EXERCISE INSTRUCTIONS
[1] Does the forum thread support each statement? Answer yes or no for each, and quote the words of the thread that decide it. (a) The government's comparative advantage is said to lie in violent action. (b) Badly organized movements are said to hold together long after resistance begins. (c) Jiu-jitsu is described as a martial art that uses an opponent's aggressiveness against him.
[2] What equipment does the forum thread suggest getting in addition to whatever training is available?
[3] Repeat the stretch of the forum thread from "I think the" through "in right now.", word for word.

ReconCraftTheta said:


> I never planned to have that said mentallity, but either way, thank you for the advice. I'm waiting till I'm done moving to set up caches (stupid idea, I know).


I think the most likely use for whatever type of training you can get would be to fight groups of criminals after a collapse. You might want to get some night vision goggles too. The time to attack of group of criminals in the field would be at night.


----------



## ReconCraftTheta

Yeah, thats more what we're dealing in right now.


----------



## Meerkat

Nice thread.Lot of info and history to learn from. I laways liked history.


----------



## Meerkat

Survivalcauter said:


> Organizing Survivor Nonviolent Resistance (V1)
> By Mike Davis, PhD Psychology
> 
> There is a common pattern throughout the history of nonviolent resistance. After a movement for social change acquires any sort of influence, it typically meets with repression.
> While badly organized movements collapse as soon as resistance begins, the inculcation of solidarity and discipline (akin in some ways to the training of normal soldiers) can hold a movement together long enough to win attention and score some victories. Moreover, the very fact that the protesters remain committed to nonviolence (only a pragmatic phase)even as the government turns to
> repression to combat them tends to win over previously neutral parties, arouse dissent among the repressing group, and inspire and involve other members of persecuted groups. It is "political jiu-jitsu" -- jiu-jitsu being a style of martial art that uses an opponent's aggressiveness and ferocity against him. It is precisely because of the possibility of failure of disorganized, fragmented resistance, that I am interested in studying the mechanics of nonviolent struggle. But, insofar as it succeeds, it usually does so by converting opponents, making repression too costly to continue, and threatening the very ability of the government to maintain power.
> Comparative evaluations of nonviolent and violent means must take into consideration that political violence is often defeated also. By conventional standards, does not one side lose in each international war, civil war and violent revolution? Hell yes!
> Such defeats have usually been explained as resulting from certain weaknesses or inadequacies, such as lack of fighting spirit, insufficient or poor weapons, mistakes in strategy and tactics, or numerical inferiority. Comparable weaknesses may also lead to defeat in nonviolent action. The common practice of explaining defeats of political violence in terms of such specific shortcomings while blaming defeats of nonviolent action on the presumption of its universal impotence is both irrational and uninformed"
> With this in mind, premature counter- violence is usually ineffective. The ability of the government to use violence greatly exceeds that of the rebels. Indeed, violent rebellion often strengthens oppressive regimes which can plausibly claim that rebel violence necessitates repression. Government's comparative advantage lies in violent action. The comparative advantage of the people, in contrast, lies in their ability to deny their voluntary cooperation without which it is nearly impossible for government to persist. Consider the deadliness to a government of tax strikes, boycotts, general strikes, and widespread refusal to obey the law.
> While these tactics are nonviolent, their universal and unyielding use should terrify any government.

ENTRIES
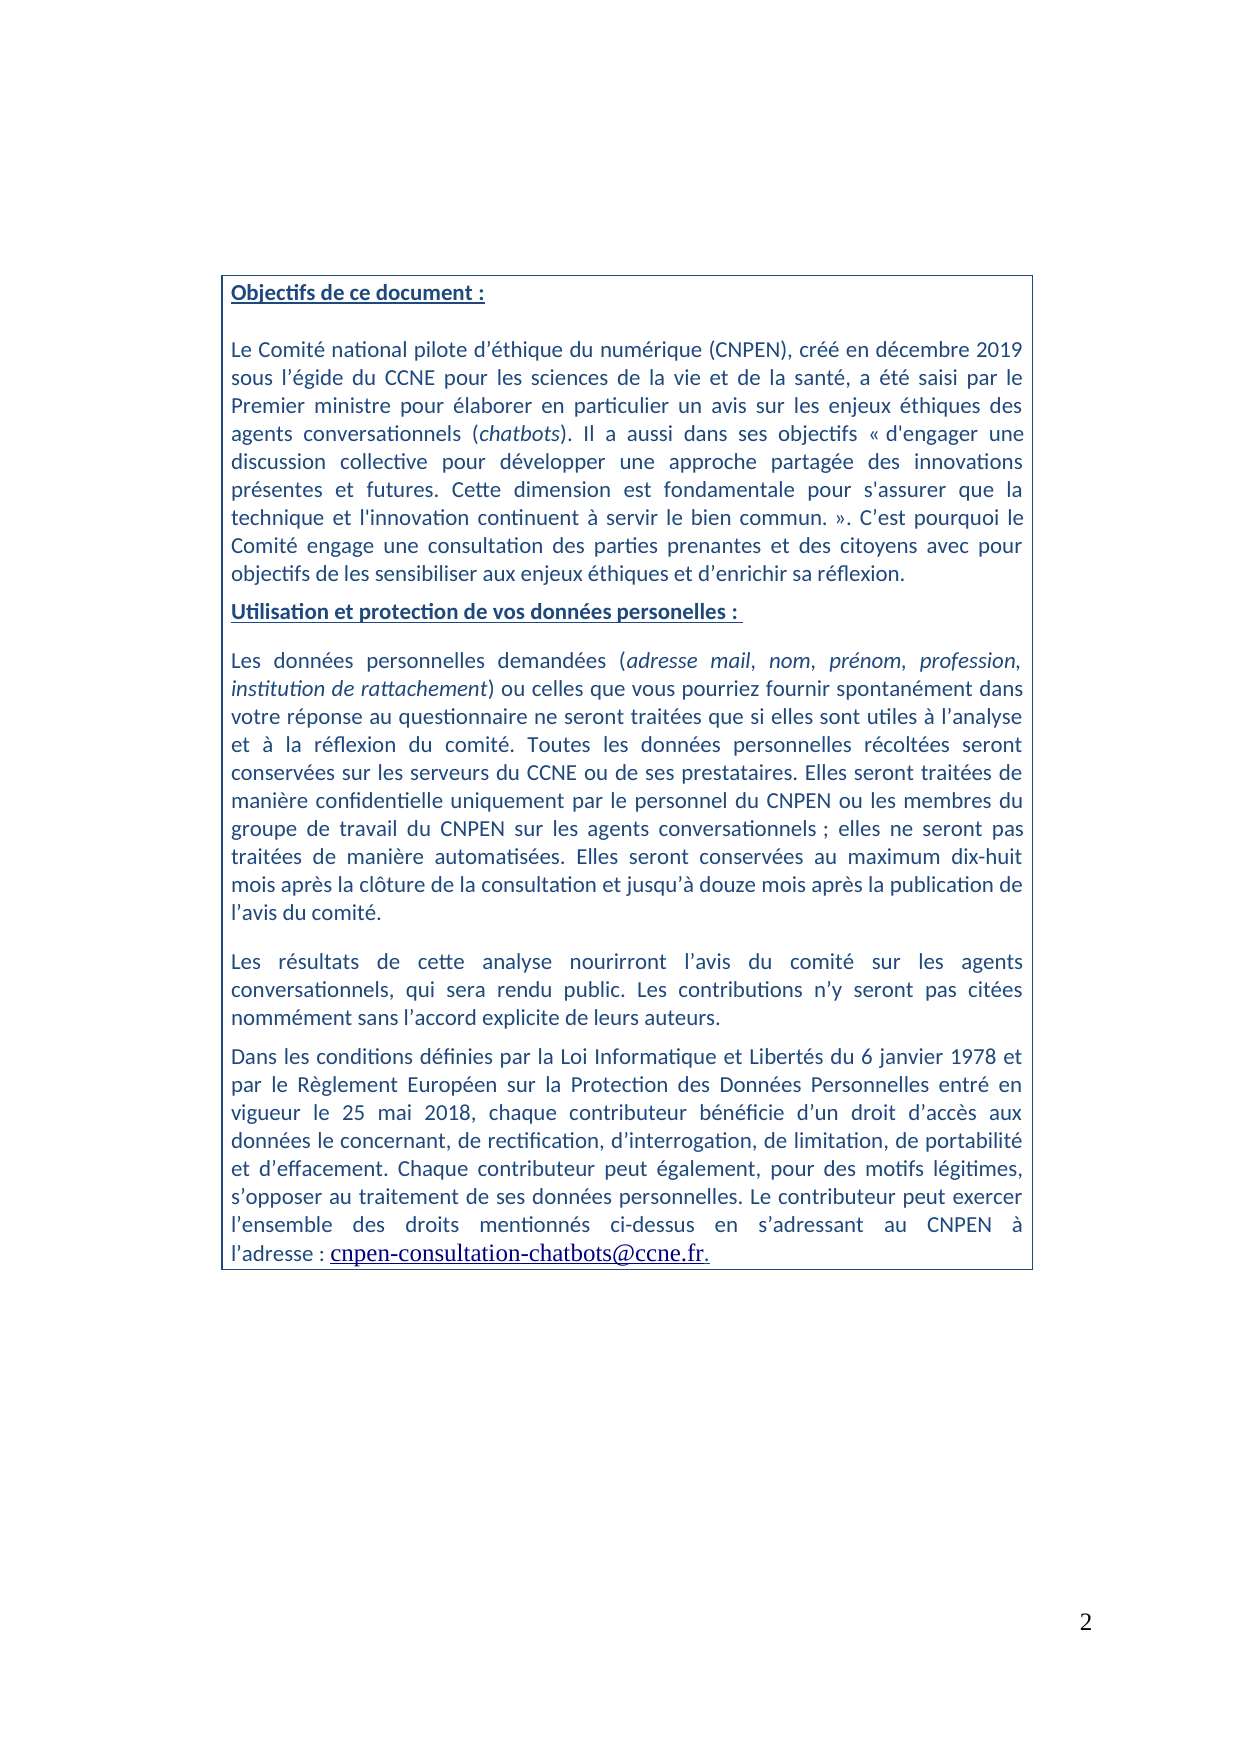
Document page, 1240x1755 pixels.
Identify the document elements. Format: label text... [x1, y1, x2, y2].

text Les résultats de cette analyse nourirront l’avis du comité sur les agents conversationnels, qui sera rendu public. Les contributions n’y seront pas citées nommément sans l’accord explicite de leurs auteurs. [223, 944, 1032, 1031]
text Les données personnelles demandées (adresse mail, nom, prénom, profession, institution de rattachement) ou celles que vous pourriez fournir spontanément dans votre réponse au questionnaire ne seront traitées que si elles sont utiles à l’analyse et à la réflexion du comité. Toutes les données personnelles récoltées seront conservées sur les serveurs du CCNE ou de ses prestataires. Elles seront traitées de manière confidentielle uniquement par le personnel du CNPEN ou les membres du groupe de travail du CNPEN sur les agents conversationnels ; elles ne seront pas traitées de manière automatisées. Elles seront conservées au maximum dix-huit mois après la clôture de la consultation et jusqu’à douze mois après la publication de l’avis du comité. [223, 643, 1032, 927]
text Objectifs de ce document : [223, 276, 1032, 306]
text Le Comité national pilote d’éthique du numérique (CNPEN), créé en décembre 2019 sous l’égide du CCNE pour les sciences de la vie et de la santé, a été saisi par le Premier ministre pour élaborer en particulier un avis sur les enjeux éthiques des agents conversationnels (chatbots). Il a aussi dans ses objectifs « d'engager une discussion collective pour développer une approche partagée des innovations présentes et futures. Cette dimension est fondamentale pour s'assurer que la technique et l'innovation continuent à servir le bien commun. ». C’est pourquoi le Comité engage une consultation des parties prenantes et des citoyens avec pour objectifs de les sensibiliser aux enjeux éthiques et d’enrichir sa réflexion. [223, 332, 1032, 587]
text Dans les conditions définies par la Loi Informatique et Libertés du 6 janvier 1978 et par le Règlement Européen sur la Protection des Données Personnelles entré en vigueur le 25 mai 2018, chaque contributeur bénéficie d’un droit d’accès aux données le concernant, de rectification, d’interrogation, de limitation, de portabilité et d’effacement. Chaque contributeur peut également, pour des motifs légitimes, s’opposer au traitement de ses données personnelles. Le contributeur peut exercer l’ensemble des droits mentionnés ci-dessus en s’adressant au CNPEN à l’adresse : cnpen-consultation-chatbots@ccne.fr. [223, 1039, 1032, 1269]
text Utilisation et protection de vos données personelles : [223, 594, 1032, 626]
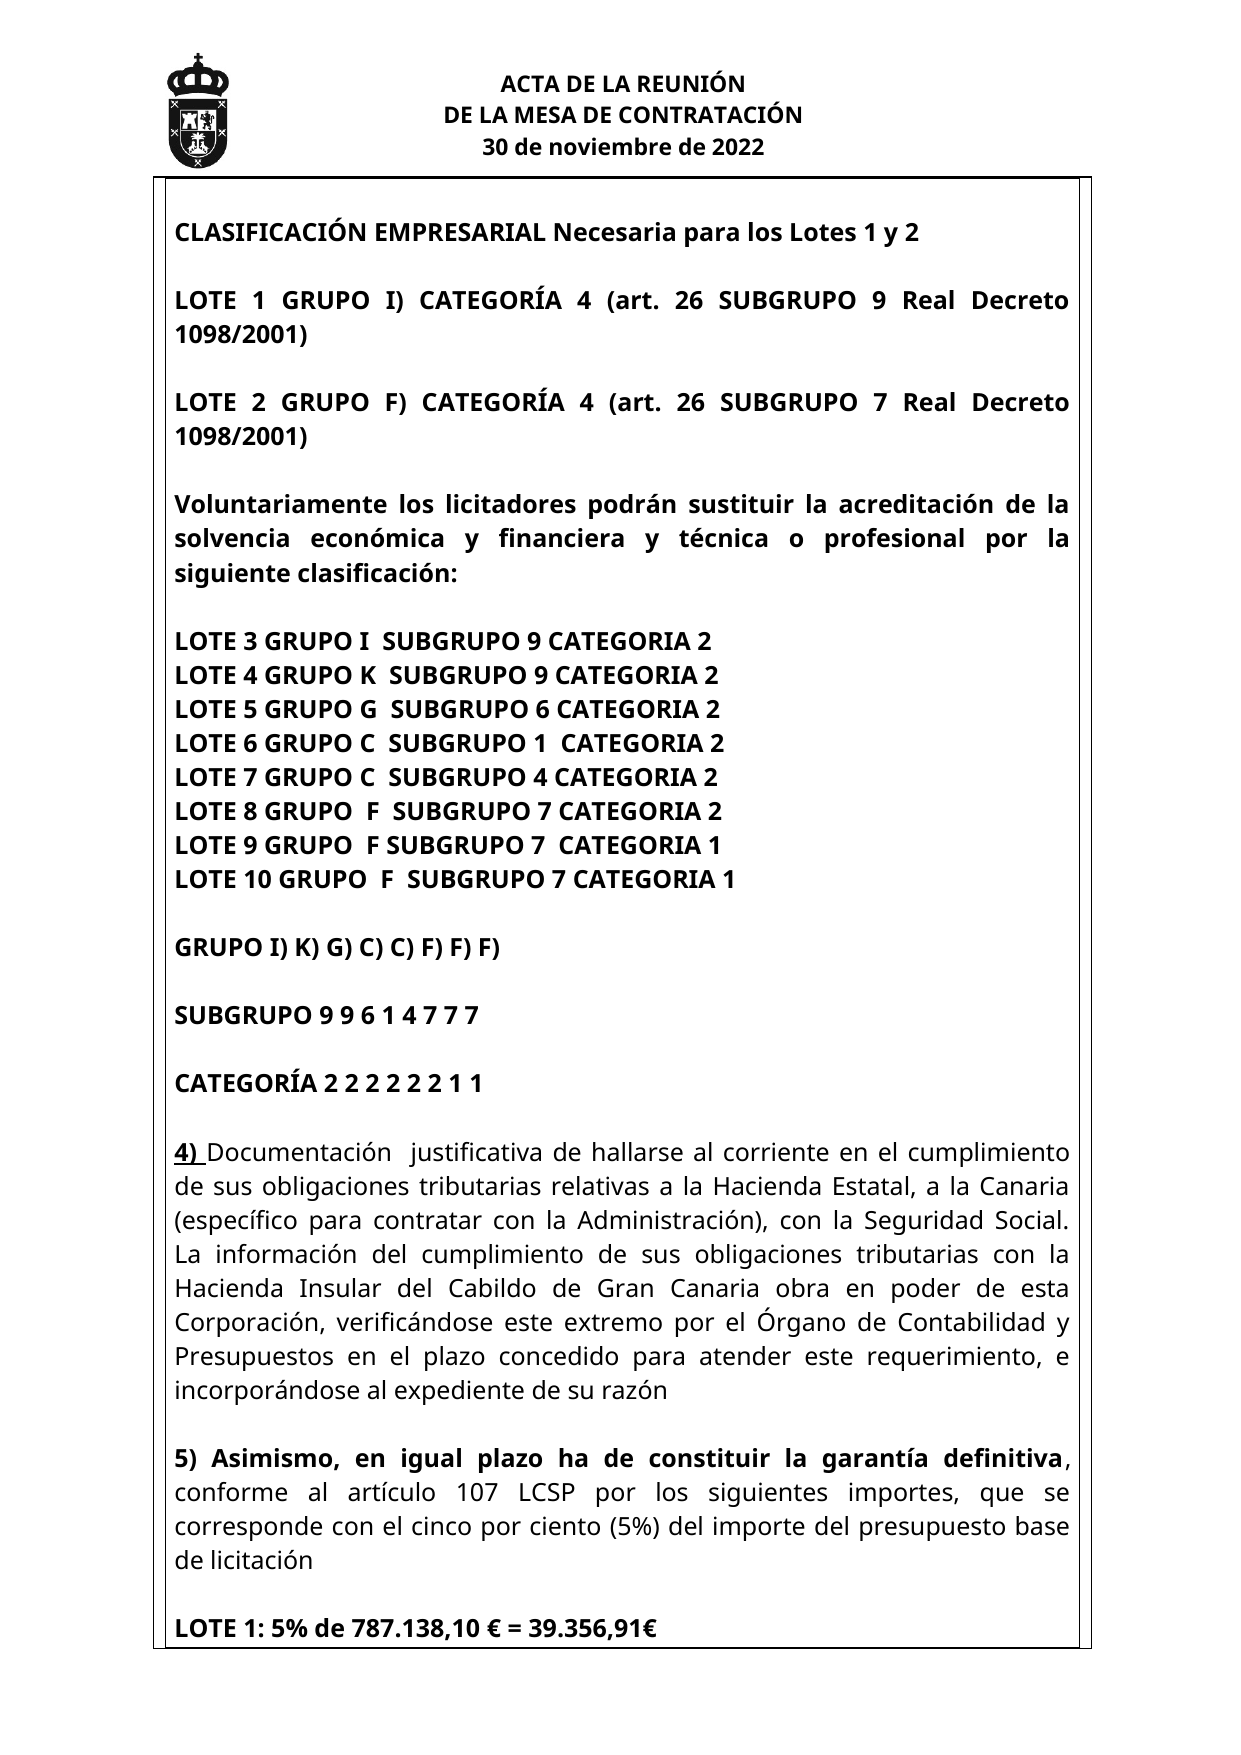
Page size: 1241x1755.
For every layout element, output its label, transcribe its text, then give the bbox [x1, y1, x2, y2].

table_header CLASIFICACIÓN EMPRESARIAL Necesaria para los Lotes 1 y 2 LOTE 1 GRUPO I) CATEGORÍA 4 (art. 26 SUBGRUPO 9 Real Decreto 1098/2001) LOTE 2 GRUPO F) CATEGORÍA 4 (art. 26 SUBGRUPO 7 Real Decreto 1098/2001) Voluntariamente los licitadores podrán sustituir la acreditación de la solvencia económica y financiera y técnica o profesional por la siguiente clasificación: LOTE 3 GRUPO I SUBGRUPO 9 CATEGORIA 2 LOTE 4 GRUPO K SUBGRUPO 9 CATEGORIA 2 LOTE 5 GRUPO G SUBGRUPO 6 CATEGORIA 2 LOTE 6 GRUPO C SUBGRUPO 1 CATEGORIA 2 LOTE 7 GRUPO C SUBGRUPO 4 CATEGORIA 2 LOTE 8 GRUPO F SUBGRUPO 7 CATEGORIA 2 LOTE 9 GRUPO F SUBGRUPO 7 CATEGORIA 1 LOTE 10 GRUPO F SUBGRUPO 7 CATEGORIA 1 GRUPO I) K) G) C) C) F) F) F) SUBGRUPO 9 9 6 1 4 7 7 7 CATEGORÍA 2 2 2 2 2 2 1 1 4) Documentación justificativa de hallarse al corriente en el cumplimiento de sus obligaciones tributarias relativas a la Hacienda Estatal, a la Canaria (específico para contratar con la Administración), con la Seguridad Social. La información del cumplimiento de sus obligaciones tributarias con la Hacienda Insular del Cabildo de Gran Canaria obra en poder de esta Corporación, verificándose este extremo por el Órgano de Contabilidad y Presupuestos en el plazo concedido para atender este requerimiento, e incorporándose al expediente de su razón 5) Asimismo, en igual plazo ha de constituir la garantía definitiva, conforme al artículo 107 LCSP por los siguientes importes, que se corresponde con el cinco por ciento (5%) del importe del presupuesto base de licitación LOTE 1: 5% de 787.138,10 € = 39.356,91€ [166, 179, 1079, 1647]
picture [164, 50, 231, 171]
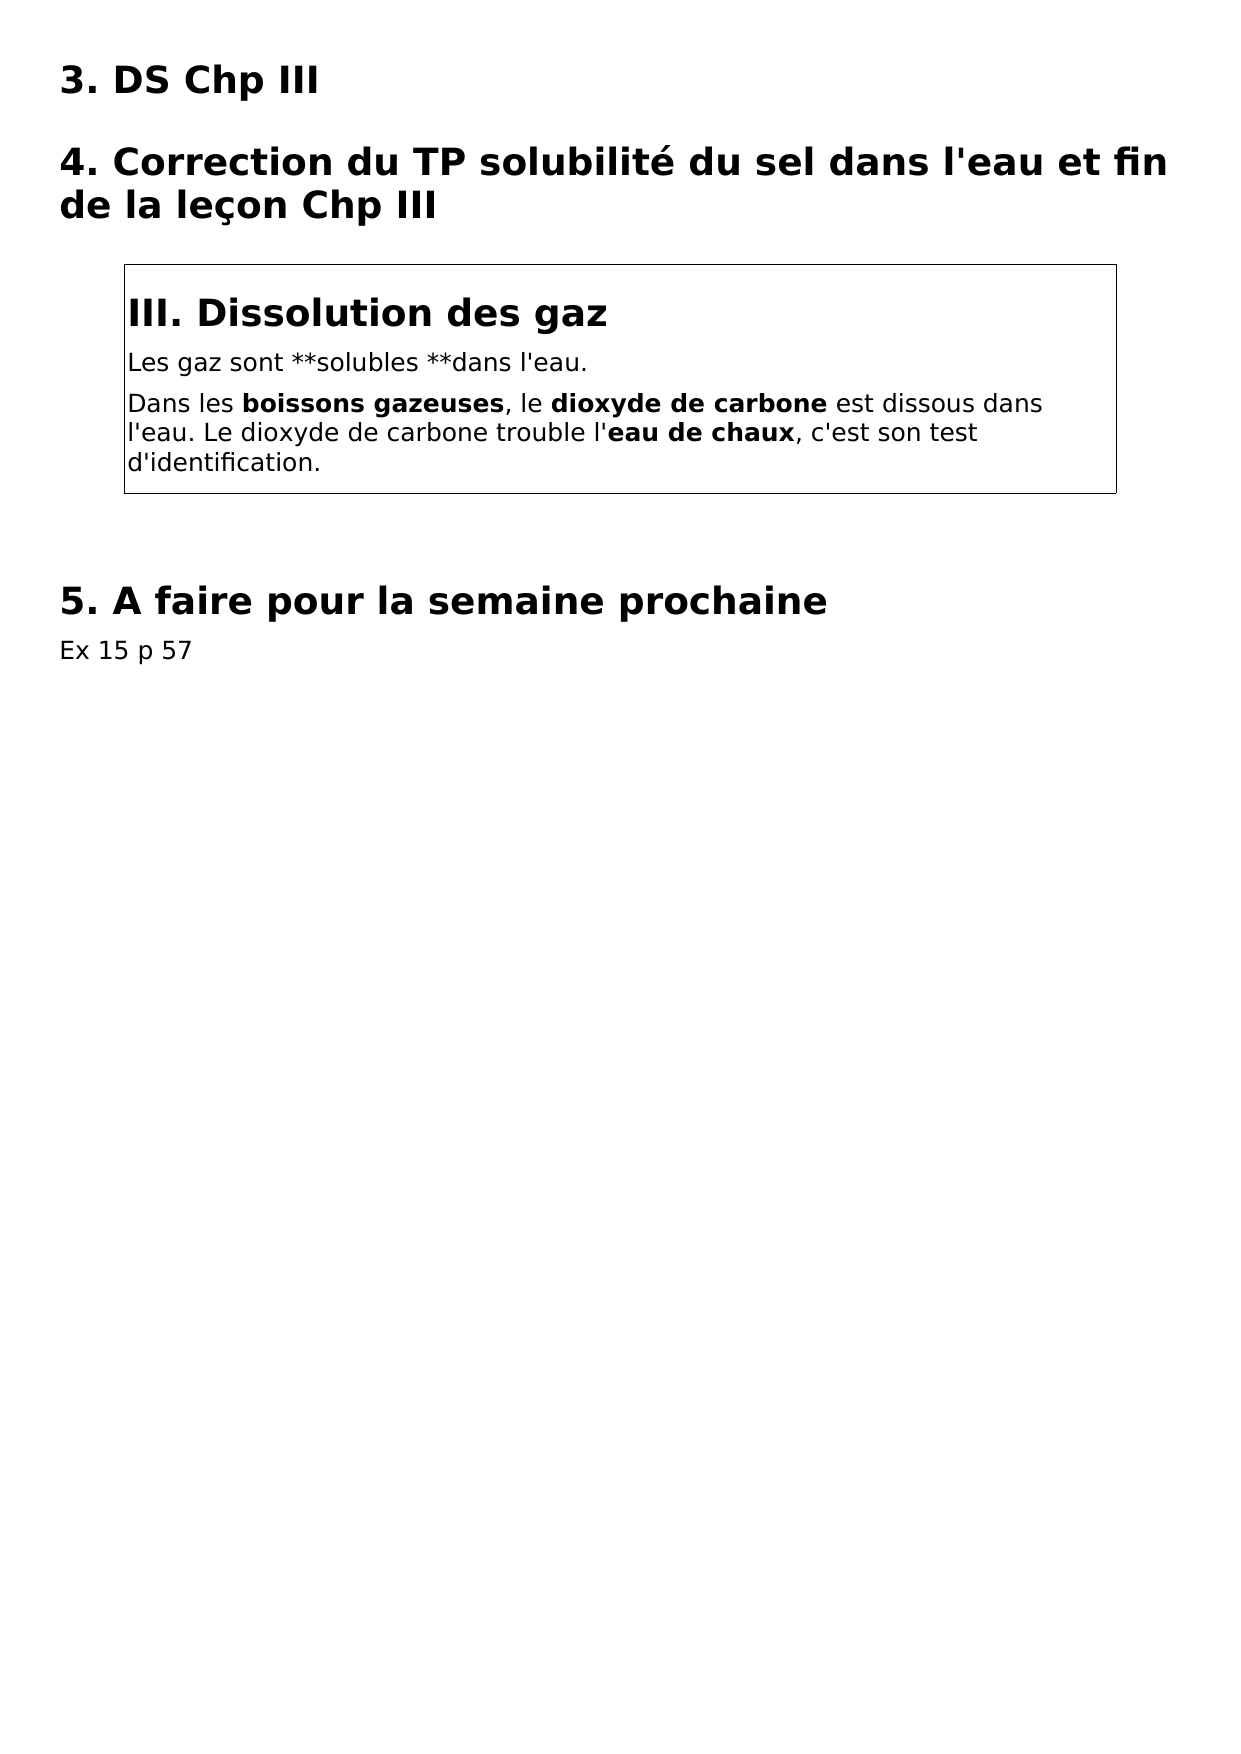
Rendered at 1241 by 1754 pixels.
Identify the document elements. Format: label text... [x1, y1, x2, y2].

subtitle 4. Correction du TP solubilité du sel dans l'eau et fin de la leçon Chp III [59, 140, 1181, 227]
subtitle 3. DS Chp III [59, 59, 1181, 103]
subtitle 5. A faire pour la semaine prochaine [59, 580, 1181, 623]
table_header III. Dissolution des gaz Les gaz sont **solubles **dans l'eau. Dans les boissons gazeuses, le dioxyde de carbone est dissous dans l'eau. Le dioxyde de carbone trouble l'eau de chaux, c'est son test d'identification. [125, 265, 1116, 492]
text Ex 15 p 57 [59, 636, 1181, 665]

SOLUTIONS
[1]
(a) Yes: "Government's comparative advantage lies in violent action."
(b) No: "badly organized movements collapse as soon as resistance begins"
(c) Yes: "jiu-jitsu being a style of martial art that uses an opponent's aggressiveness and ferocity against him"

[2] Night vision goggles.

[3]
I think the most likely use for whatever type of training you can get would be to fight groups of criminals after a collapse. You might want to get some night vision goggles too. The time to attack of group of criminals in the field would be at night.


----------



## ReconCraftTheta

Yeah, thats more what we're dealing in right now.